そして、武が出勤する朝には無くなっているから、この車はおそらくこの辺の住民が通勤で使っているのだろう。
「警察は何をやっとるんじゃ」
口ではそういうが、直接被害を被っている訳ではないから責任を行政に押し付けて通報するつもりはないし、いちいち警察に説明するほどの時間ももったいない。武は「やれやれ」と吐き捨ててここから見える家の灯りを見て重い足を動かした。
* * *
「あそこって公道じゃないのか?」
その日の夜、武は食卓を囲んで妻と娘の葉月に愚痴に近い話を切り出した。
「どうやらあそこは駐車禁止場所に当たらないみたいよ」
「どういうことだよ」
武の話題に娘が答えた。
「『取り締まる法律がないんだ』ってお母さんが、ねえ」
「そうそう。こないだお隣の石垣さんと立ち話してて見ちゃったのよ」
話題に上がったのがお隣の広告塔である石垣さん。専業主婦だけに周辺の車の様子もお見通しである。だが本人には運転免許がないので、それがどれほどモラルのないことなのかは分からない点があるが。
「何を、見たのさ?」
「あの車の持ち主よ」
妻の話では車の持ち主は同じ地区に住んでいる高橋という家の主人で、町で工務店を営んでいる。大きくはないが会社の事務所には駐車場があって、本来の車庫はそこにあるのは容易に察しがつく。ということは、会社の車で自宅近くまで来てあそこに駐車しているのだろう。
「自分ちの駐輪場にとめりゃいいのに……っていかないか」
「まあ無理だろうね、あそこは」
その自宅のガレージには二台の駐車スペースがあるのだが、縁石に乗り上げるのは到底できなさそうな車高の車と、品のないカスタムをした大きなバイクがある。
「単なる車庫飛ばしじゃないか!」
「だからあ、取り締まる法律がないんだって」
葉月がネットで調べた情報だと、駐車違反は公道に止まっていることが前提なんだとか。敷地に止めたところで警察は取り締まることができず、もし取り締まろうもんなら猛烈な抗議行動を起こしかねない。
「まあ、あんな家だからネットで法の抜け道を調べてるんじゃない、呆れた」
葉月は中学の頃そこのどら息子に眼をつけられたことを暗に示して吐き捨てた。そんな息子も夜中に近所迷惑な単車に乗っている。

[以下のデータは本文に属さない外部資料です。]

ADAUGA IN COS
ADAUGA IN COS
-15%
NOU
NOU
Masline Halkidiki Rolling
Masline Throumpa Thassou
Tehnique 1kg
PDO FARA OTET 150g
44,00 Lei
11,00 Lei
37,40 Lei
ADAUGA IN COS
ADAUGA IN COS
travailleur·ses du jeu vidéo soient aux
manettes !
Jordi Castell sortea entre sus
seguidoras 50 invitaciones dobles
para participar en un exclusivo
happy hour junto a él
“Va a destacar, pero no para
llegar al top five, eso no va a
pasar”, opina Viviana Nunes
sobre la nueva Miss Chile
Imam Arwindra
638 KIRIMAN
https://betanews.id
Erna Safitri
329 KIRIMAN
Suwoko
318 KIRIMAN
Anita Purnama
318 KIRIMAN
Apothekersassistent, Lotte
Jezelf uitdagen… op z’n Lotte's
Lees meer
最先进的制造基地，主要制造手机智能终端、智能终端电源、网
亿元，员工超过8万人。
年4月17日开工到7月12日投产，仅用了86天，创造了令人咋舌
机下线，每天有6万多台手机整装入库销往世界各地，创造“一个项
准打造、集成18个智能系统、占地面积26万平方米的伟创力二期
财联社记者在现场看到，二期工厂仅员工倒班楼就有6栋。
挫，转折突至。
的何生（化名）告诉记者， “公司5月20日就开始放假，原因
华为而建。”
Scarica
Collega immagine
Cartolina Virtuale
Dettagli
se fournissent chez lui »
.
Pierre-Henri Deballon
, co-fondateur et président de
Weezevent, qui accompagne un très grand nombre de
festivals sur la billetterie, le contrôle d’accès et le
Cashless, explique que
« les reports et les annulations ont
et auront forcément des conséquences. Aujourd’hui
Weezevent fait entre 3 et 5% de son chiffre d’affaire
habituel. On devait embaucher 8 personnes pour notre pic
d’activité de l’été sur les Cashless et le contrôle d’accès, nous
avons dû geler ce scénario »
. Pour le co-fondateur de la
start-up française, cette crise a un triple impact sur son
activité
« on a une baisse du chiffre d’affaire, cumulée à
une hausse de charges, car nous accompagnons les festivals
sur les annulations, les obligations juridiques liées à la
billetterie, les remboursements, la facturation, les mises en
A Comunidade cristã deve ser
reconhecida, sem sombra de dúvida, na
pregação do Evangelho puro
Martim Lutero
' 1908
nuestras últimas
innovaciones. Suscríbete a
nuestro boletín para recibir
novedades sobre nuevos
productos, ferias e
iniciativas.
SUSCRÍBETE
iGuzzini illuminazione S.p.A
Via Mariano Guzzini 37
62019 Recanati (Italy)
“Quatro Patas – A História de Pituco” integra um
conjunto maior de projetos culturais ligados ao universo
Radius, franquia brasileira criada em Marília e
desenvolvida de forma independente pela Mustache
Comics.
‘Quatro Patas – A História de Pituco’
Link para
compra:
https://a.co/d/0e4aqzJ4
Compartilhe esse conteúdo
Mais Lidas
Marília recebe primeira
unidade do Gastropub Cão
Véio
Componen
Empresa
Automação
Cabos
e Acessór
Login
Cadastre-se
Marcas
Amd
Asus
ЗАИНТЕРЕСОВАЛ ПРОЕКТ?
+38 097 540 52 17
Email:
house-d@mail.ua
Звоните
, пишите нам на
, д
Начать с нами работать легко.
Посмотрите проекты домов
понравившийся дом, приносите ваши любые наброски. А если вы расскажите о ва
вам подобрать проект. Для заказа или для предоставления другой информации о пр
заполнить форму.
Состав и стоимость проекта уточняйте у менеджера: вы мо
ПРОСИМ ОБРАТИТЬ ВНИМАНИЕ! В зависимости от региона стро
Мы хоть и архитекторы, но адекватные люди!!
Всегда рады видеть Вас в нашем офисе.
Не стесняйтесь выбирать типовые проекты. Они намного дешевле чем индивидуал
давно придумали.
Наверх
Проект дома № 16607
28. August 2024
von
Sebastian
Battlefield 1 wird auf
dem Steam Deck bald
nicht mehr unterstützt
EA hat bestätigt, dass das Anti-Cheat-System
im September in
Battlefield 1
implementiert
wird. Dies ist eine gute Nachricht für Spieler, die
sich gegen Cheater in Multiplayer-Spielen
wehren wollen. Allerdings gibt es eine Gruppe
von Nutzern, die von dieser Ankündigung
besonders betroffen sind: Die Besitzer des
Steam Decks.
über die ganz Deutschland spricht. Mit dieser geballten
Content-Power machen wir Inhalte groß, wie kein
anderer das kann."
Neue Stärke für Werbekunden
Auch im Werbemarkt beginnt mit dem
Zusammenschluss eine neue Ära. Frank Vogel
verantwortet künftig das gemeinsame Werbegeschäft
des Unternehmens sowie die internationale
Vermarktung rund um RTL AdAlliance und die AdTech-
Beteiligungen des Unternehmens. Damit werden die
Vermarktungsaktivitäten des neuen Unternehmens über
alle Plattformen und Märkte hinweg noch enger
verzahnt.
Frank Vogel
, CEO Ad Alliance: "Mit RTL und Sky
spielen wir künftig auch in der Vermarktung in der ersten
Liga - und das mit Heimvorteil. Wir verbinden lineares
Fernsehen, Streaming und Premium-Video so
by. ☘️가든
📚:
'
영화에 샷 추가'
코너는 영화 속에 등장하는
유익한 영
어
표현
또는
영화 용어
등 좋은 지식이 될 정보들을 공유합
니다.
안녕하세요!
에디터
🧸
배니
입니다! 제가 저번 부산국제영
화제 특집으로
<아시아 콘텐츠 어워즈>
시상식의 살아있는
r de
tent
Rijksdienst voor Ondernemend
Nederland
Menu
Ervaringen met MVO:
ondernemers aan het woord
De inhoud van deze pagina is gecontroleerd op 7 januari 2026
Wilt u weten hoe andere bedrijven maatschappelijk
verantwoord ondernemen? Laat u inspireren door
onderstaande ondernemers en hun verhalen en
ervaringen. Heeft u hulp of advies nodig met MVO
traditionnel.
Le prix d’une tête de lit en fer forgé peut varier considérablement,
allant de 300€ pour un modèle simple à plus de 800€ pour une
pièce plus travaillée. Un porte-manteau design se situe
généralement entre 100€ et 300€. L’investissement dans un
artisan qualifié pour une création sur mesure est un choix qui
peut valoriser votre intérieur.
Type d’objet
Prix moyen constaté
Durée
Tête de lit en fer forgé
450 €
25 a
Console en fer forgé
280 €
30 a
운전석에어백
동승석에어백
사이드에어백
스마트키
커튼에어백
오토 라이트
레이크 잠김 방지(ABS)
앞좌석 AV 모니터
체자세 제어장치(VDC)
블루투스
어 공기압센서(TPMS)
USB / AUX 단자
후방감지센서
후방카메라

「だけど、公道の脇に寄せて止まっているだけじゃないか。それも取り締まることはできんのか?」
「そうみたい」今度は妻が話に入ってきた「さっそく石垣さんが警察に問い合わせてみたんだけど、確かに公道に被っているけど敷地部分がほとんどで、取り締まりの対照としては難しいんだって」
「さっそく通報したのか?」
「ええ。思い立ったら、すぐ」
「その辺しっかりしてるなあ」
取り締まる法律がないのは確かなようだ。実際問題難しいようだし、警察ももっとしなければならないこともあるだろう。
言われてみればこれだけ我が物顔で道路を駐車場代わりに使えば誰かが通報する。
「でも、あそこは公道でなくても人の土地じゃないか」
「人の土地だから、取り締まれないのよ」葉月は大学で法律を勉強しているだけに決まりにはこだわる「法は基本家には入らないの」
「結局は、横着なのよ」
最後は妻が話を締めた。一連の流れを聞いて武は腹が立って、テーブルを拳で一度叩いた。
「何とかならんもんじゃろか」
「あれば警察だってなんとかするでしょうけどねえ」
「わしゃあ免許はあるが法律のことには詳しくない。でもこのままきゃつの自由にさせるのは納得いかん」
というが、自分達に損得のない問題にそこまで取り組むほどの意欲も名案も思い付かず時間が流れた。